Filter Pipeline & Branch Chains
This page covers the filter pipeline execution model, payload processing, and the condition system that controls filter execution.
Filter-First Design
Every behavior in Praxis is a filter. Built-in filters use the same traits as user-provided filters. Filters are chained into pipelines; the pipeline executor calls each filter in order on requests and in reverse on responses.
sequenceDiagram
participant C as Client
participant F1 as RequestIdFilter
participant F2 as RouterFilter
participant F3 as HeaderFilter
participant F4 as LoadBalancerFilter
participant U as Upstream
C ->> F1: request
F1 ->> F2: on_request
F2 ->> F3: on_request (sets ctx.cluster)
F3 ->> F4: on_request
F4 ->> U: on_request (sets ctx.upstream)
U -->> F4: response
F4 -->> F3: on_response
F3 -->> F2: on_response
F2 -->> F1: on_response
F1 -->> C: response
Any filter can short-circuit the pipeline by returning a Reject action,
which immediately sends a response to the client without continuing
to the next filter or contacting the upstream.
Filter Chains
Filter chains are named, reusable groups of filters defined at the top level of the config. A listener references one or more chains by name; the filters are concatenated in order to form that listener's pipeline.
flowchart LR
subgraph "Listener: public"
direction LR
S["security chain"] --> O["observability chain"]
O --> R["routing chain"]
end
subgraph "Listener: internal"
direction LR
O2["observability chain"] --> R2["routing chain"]
end
This enables reuse without duplication. A "security" chain can be shared across public listeners while internal listeners skip it entirely.
Payload Processing
Filters declare body access needs at construction time via
request_body_access(), response_body_access(), and the
corresponding *_body_mode() methods. The pipeline
pre-computes aggregate BodyCapabilities at build time so
the protocol layer knows whether to buffer or stream.
flowchart TD
FA["Filter A: BodyAccess::None"] --> Caps
FB["Filter B: ReadOnly + Stream"] --> Caps
FC["Filter C: ReadOnly + StreamBuffer"] --> Caps
Caps["BodyCapabilities\nneeds_request_body: true\nrequest_body_mode: StreamBuffer"]
Caps --> |"accumulate + deliver each chunk"| Proto["Protocol Layer"]
Proto --> |"on Release or EOS: forward buffer"| Upstream
Two delivery modes:
- Stream: chunks flow through filters as they arrive. Low latency, low memory.
- StreamBuffer: chunks are delivered to filters
incrementally (like Stream) but accumulated in a buffer
and not forwarded to upstream until a filter returns
FilterAction::Releaseor end-of-stream. After release, remaining chunks flow through in stream mode. No size limit by default; an optionalmax_bytesreturns 413 when exceeded. Enables streaming inspection with deferred forwarding for AI inference, Agentic networks, and Security systems use cases including content scanning, payload inspection, and body-based routing.
When StreamBuffer mode is active, the protocol layer pre-reads the body during the request phase (before upstream selection) so that body filters can influence routing decisions. The pre-read body is stored and forwarded to the upstream after the connection is established.
Precedence: StreamBuffer > SizeLimit > Stream. If
any filter requests StreamBuffer, the pipeline uses
stream-buffered mode.
Global body_limits.max_request_bytes / body_limits.max_response_bytes
config limits force buffer mode for size enforcement even
when no filter requests body access.
The on_response_body hook is synchronous (not async)

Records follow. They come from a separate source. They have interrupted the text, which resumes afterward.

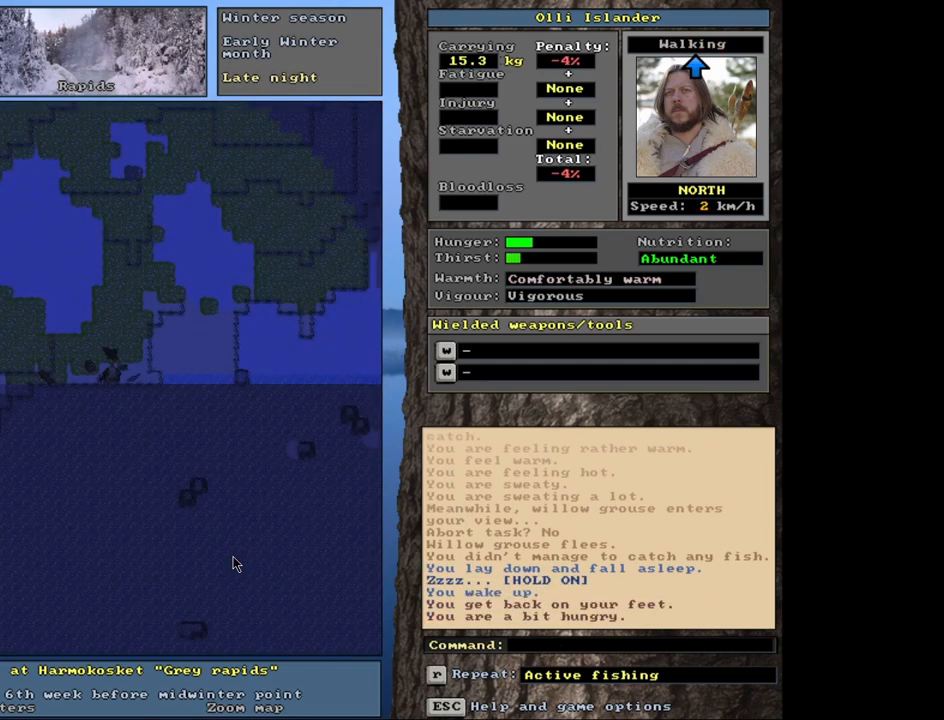
{"keys": [], "mouse": [], "events": [[317, "g", "down"], [400, "g", "up"]]}
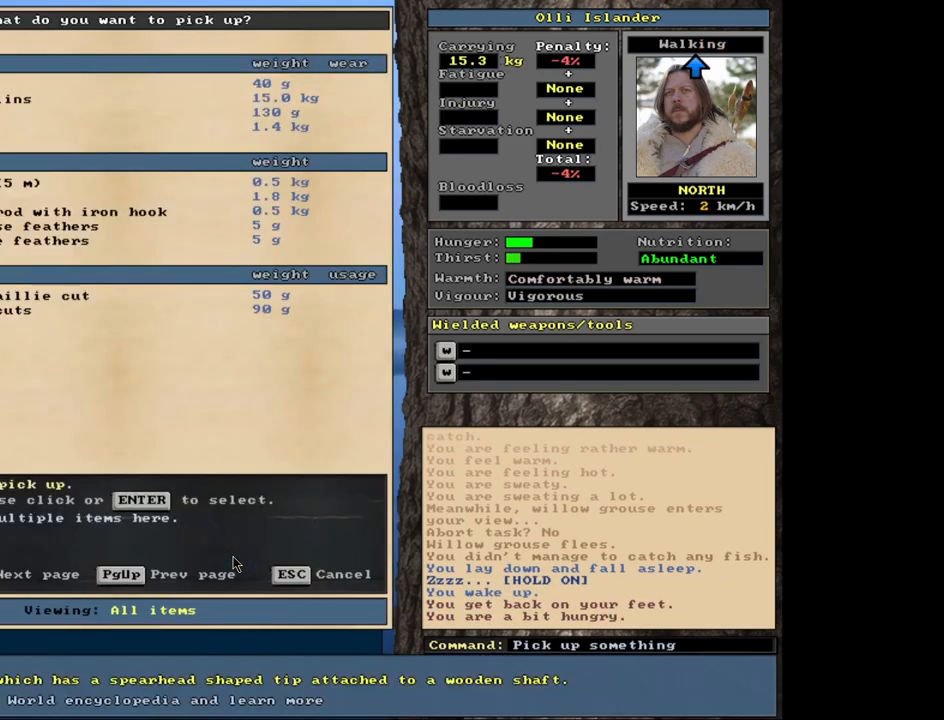
{"keys": [], "mouse": [], "events": []}
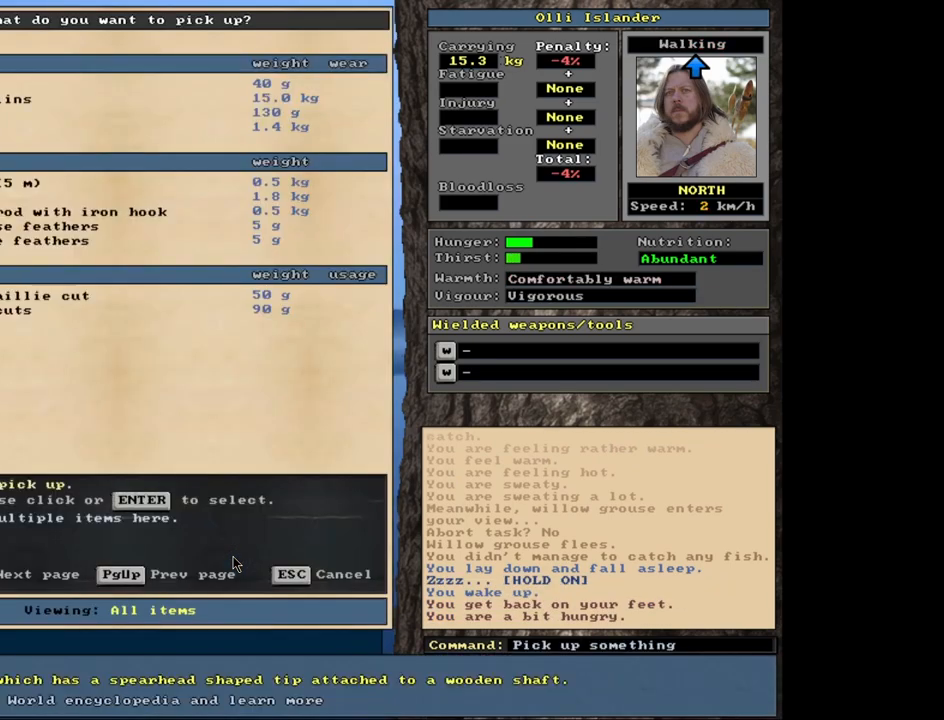
{"keys": [], "mouse": [], "events": []}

because Pingora's response_body_filter callback is fn,
not async fn.
Filter Condition System
Filters can be conditionally executed based on request or
response attributes. Each FilterEntry carries optional
conditions (request phase) and response_conditions
(response phase).
Condition types:
when: execute the filter only if the predicate matchesunless: skip the filter if the predicate matches
Request predicates: path, path_prefix, methods,
headers. Response predicates: status, headers. All
fields within a predicate use AND semantics; multiple
conditions short-circuit in order.
Request conditions gate both on_request and body hooks.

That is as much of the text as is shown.